Protein Identified as Potential Drug Target for Cancer Treatment

Novel method may reduce the length of treatment time and decrease side effects.

Researchers at the University of Virginia School of Medicine have discovered a new strategy for attacking cancer cells that could alter the way physicians treat and prevent the disease.

By more selectively targeting cancer cells, the method offers a way to reduce the length of time of treatment as well as the side effects associated with current treatments.

“We think we have a way not only to more specifically target cancer cells, but a way that could become a frontline treatment for women who have cancers of many types and want to preserve fertility,” said reproduction researcher John Herr, PhD, of UVA’s Department of Cell Biology.

Herr and research partner Eusebio Pires, PhD specialize in germ cells, the reproductive cells that make up sperm and eggs. As they researched possible new methods of contraception, the team discovered a link between developing eggs and tumors. The discovery will allow scientists to use antibodies to deliver medication directly to tumors without harming healthy cells.

Herr and Pires made the discovery while studying a protein called SAS1B, which is typically only on the surface of developing and mature egg cells.

“Except for the small group of growing eggs in the ovary, the SAS1B protein is virtually absent in other tissues in the body,” Pires said. “So SAS1B has the promising features of a candidate contraceptive target.”

The restriction of SAS1B to growing eggs suggests strategies for developing improved female contraceptives that selectively target only the pool of growing eggs, potentially reducing unwanted side effects of current steroidal contraceptives.

While the experiment started by focusing on SAS1B because of its potential in contraception, a sample that showed expression of the protein in a uterine cancer led scientists to test if it were present in other cancer types. Thus far, the team has discovered SAS1B expression in breast, melanoma, uterine, renal, ovarian, head and neck, and pancreatic cancers. There is also evidence to suggest that it appears in bladder cancers.

“The research opens a new field of enquiry, termed cancer-oocyte neoantigens, and reveals a previously little known fundamental aspect of cancer — that many types of cancer, when they dysregulate or go awry, revert back and take on features of the egg, the original cell from which all the tissues in the body derive,” Herr explained.

Herr and Pires have used this information to develop a method for delivering medication using SAS1B protein as a target.

SAS1B protein appears only in cancer cells and egg cells, making it a good target for tiny tracking probes created using monoclonal antibodies. Monoclonal antibodies are highly pure antibodies designed to bind to one single target protein with a uniform affinity.

The antibodies bind to any cell that possessed SAS1B protein. They then act as tiny injectors for targeted medication.

“You add a SAS1B-targeted antibody with a drug on it, and within 15 minutes of contacting the cancer cells, the antibody binds at the cell surface and the antibody-SAS1B complexes begin the internalization process,” Herr said.

After an hour of entering the body, the antibody-SAS1B complexes release their toxic drugs, triggering changes leading to cell death within a few days.
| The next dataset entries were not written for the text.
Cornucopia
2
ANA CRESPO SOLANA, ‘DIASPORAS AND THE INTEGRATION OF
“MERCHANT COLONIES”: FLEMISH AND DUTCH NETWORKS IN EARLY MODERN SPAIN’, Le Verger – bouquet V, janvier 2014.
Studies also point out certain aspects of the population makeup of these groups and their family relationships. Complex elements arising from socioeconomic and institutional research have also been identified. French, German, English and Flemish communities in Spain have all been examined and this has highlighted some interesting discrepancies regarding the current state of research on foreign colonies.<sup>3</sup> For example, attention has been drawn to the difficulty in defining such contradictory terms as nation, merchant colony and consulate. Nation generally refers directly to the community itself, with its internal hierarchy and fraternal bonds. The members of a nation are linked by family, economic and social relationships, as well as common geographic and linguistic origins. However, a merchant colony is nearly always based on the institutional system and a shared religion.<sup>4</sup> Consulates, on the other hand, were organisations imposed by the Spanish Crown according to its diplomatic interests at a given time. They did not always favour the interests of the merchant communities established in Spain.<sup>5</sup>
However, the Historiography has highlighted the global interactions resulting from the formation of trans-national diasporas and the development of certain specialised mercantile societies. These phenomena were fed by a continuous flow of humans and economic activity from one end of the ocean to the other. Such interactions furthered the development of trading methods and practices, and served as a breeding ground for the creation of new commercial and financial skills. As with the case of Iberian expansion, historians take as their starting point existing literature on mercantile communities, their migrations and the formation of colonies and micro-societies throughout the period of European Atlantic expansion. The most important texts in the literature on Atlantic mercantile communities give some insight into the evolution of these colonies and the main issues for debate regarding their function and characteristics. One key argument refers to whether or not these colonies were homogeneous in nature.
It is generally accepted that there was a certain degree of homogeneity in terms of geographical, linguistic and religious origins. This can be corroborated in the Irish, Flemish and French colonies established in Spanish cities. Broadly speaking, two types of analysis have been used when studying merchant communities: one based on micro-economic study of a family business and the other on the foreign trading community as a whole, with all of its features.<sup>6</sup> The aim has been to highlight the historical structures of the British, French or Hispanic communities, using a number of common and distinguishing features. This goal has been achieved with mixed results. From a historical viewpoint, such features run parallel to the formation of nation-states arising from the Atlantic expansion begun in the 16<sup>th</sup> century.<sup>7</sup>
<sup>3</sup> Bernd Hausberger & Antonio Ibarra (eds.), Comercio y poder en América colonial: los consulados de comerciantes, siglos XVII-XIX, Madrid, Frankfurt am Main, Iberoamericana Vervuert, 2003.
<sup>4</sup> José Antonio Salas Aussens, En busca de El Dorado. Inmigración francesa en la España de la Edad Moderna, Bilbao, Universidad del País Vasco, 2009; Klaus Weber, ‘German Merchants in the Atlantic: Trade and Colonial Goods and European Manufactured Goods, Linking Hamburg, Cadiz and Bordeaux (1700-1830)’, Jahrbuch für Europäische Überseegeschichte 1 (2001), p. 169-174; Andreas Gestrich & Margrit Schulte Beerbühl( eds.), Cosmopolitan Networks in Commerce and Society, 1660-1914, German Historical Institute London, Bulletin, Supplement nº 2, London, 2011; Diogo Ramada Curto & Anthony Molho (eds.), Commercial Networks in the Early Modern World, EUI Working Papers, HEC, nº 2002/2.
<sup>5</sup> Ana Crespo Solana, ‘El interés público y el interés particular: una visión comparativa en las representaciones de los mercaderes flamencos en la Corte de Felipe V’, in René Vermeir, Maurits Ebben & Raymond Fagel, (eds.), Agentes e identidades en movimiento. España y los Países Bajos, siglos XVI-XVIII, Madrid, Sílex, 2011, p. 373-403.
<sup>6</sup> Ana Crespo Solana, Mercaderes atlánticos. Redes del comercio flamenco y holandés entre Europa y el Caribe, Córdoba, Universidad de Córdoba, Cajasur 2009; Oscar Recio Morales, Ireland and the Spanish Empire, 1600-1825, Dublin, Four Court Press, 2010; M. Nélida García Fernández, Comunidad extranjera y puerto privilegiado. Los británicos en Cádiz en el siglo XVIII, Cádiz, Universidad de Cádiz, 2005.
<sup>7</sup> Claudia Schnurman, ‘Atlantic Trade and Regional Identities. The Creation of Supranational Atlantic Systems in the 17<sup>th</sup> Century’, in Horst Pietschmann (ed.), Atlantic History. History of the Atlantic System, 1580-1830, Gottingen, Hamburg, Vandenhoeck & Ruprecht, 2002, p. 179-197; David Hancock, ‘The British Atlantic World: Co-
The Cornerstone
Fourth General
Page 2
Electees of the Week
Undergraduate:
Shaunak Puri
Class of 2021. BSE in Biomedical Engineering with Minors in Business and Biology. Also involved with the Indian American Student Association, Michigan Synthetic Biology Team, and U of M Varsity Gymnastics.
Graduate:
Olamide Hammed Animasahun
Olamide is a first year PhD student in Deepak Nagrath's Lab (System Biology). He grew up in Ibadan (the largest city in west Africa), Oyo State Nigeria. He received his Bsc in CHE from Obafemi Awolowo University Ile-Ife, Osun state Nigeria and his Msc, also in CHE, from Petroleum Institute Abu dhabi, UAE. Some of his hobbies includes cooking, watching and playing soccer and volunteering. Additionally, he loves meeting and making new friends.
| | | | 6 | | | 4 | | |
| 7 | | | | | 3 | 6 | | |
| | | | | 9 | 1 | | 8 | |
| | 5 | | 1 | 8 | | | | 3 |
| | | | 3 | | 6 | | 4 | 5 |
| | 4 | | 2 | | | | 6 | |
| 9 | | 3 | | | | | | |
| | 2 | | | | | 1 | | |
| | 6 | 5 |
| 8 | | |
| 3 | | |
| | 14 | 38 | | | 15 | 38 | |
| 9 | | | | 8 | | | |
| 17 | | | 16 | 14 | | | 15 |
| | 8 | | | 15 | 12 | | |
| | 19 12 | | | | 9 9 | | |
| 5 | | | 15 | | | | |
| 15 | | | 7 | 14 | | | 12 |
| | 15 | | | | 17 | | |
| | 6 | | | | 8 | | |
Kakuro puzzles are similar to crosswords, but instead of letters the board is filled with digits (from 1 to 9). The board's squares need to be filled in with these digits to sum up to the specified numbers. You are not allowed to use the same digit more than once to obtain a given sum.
This targeted method could mean a significant reduction in treatment-related side effects compared with traditional cancer therapies. The method also reduces the chance of harm to normal, healthy cells. For female cancer patients especially, a drug that doesn’t touch their body’s reserve of quiescent eggs could be a huge breakthrough.

The monoclonal antibodies would only attach to growing egg cells and SAS1B positive cancer cells, leaving the ovaries’ supply of dormant eggs untouched. This would mean that normal ovulation could continue once treatment is complete and oocytes are again recruited to develop and ovulate, which takes approximately 200 days.

In addition to treating cancer, this new method could also lead to early cancer detection and prevention. The research team is currently trying to find a way to detect tiny amounts of free-circulating SAS1B proteins in the body, according to Pires.

“It could be a valuable discovery in terms of prerequisite testing to identify those patients who have tumors making SAS1B,” he said.

It is the hope of scientists that physicians will one day be able to use the monoclonal antibodies to detect SAS1B levels in patients’ blood. Those whose test results come back with high levels of the protein could be tested for early stage cancer and receive treatment earlier.

As they refine the method, Herr and Pires plan to begin testing the treatment in model organisms that carry human tumors at UVA’s labs in the fall.

“If everything goes well, less than a year from now we will know if we’re ready to propose a study for testing within select human populations,” Pires said.